On Saturday morning I came across this article in the Saturday Independent discussing how the Cornish language had been declared extinct by the UN, and a couple of quotes caught my attention
‘Unesco’s director general, Koichiro Matsuura, said: “The death of a language leads to the disappearance of many forms of intangible cultural heritage, especially the invaluable heritage of traditions and oral expressions of the community that spoke it – from poems and legends to proverbs and jokes.”
There are thought to be just 300 fluent speakers of Cornish left and Jenefer Lowe, development manager of the Cornish Language Partnership, says reports of its extinction are premature. “Saying Cornish is extinct implies that there are no speakers and the language is dead, which it isn’t,”’
UNESCO say this about Cornish language:
Number of speakers: 0 (the death of the last speaker of traditional Cornish probably took place in 1777)

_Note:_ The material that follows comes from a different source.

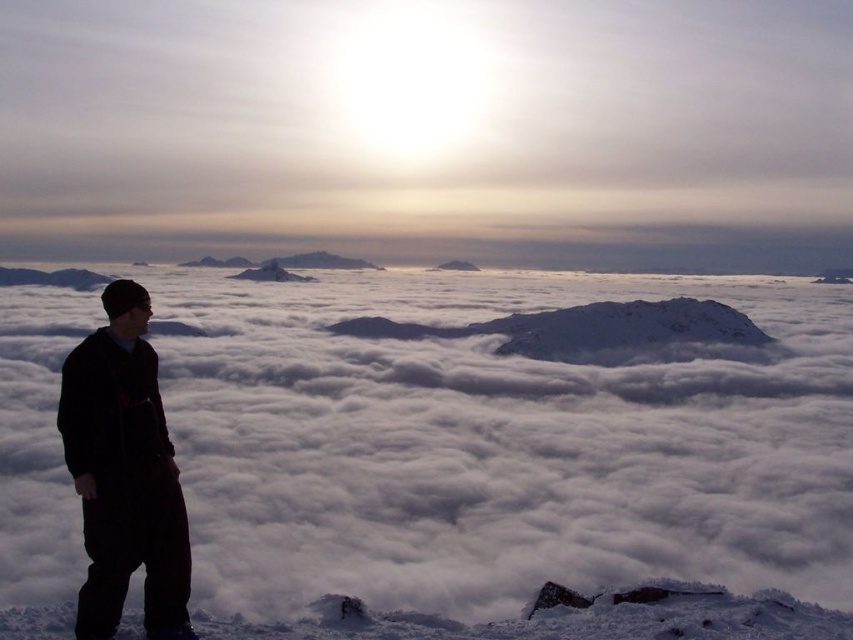
You are a photographer planning to capture a sunrise shot from this snowy mountain. You notice the white matte snow at left and the dark gray fleece jacket at left in your camera frame. Based on their positions, which object should you focus on first to ensure it appears sharp in the foreground?

The dark gray fleece jacket at left should be focused on first since it is closer to the camera than the white matte snow at left, which is positioned above it and farther away.

You are a mountaineer planning to descend from the snowy mountain. You see the white matte snow at left. Based on its position, which direction should you head to reach the snow?

The white matte snow at left is located at point (497, 444), so you should head towards the left direction to reach it.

Location(s): Cornwall, England; the entry deals with traditional Cornish; Cornish is currently being revived and exists in three different versions; revived Cornish cannot be regarded as endangered as the number of users seems to be constantly growing
So it look like there may have been a little confusion here, but it is good to read about how small languages can survive and even grow even in today’s generic society.
The article goes on to mention other British languages such as Welsh, Scottish Gaelic and Manx and it reminded me of Microsoft’s Unlimited Potential web site which is well worth checking out for its Local Language Program that ‘…represents the Microsoft commitment to helping more people worldwide benefit from technology, while striving to preserve local languages and cultural identities. This means making software available in as many languages as possible.’

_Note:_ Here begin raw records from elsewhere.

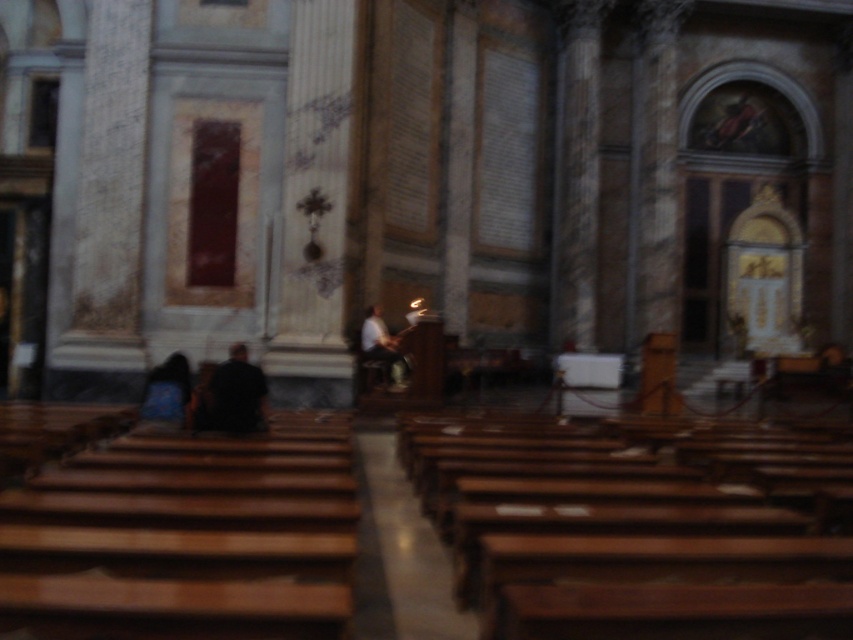
Is black matte shirt at center smaller than blue fabric bag at lower left?

Yes, black matte shirt at center is smaller than blue fabric bag at lower left.

Between black matte shirt at center and blue fabric bag at lower left, which one has more height?

Standing taller between the two is blue fabric bag at lower left.

Does point (233, 396) lie behind point (149, 394)?

No, (233, 396) is in front of (149, 394).

The image size is (853, 640). Identify the location of black matte shirt at center. (236, 394).

This screenshot has height=640, width=853. What do you see at coordinates (167, 390) in the screenshot?
I see `blue fabric bag at lower left` at bounding box center [167, 390].

You are a GUI agent. You are given a task and a screenshot of the screen. Output one action in this format:
    pyautogui.click(x=<x>, y=<y>)
    Task: Click on the blue fabric bag at lower left
    The image size is (853, 640).
    Given the screenshot: What is the action you would take?
    pyautogui.click(x=167, y=390)

Locate an element on the screen. blue fabric bag at lower left is located at coordinates (167, 390).

Can you confirm if black matte shirt at center is bigger than white matte shirt at center?

Incorrect, black matte shirt at center is not larger than white matte shirt at center.

In order to click on black matte shirt at center in this screenshot , I will do pos(236,394).

Find the location of `black matte shirt at center`. black matte shirt at center is located at coordinates (236, 394).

Microsoft actually provides a Welsh LIP (Language Interface Pack) which can assist the over 500,000 Welsh speakers use Windows in
there their chosen language, you can download the pack here (Pecyn Rhyngwyneb Iaith Windows Vista)
You can read more about UNESCO’s Atlas of the worlds Languages in Danger and view the world map in pdf and use an interactive map using Google maps to search for languages and there vitality, and read about details of each language. Which are all pretty good resources if you are interested in this topic.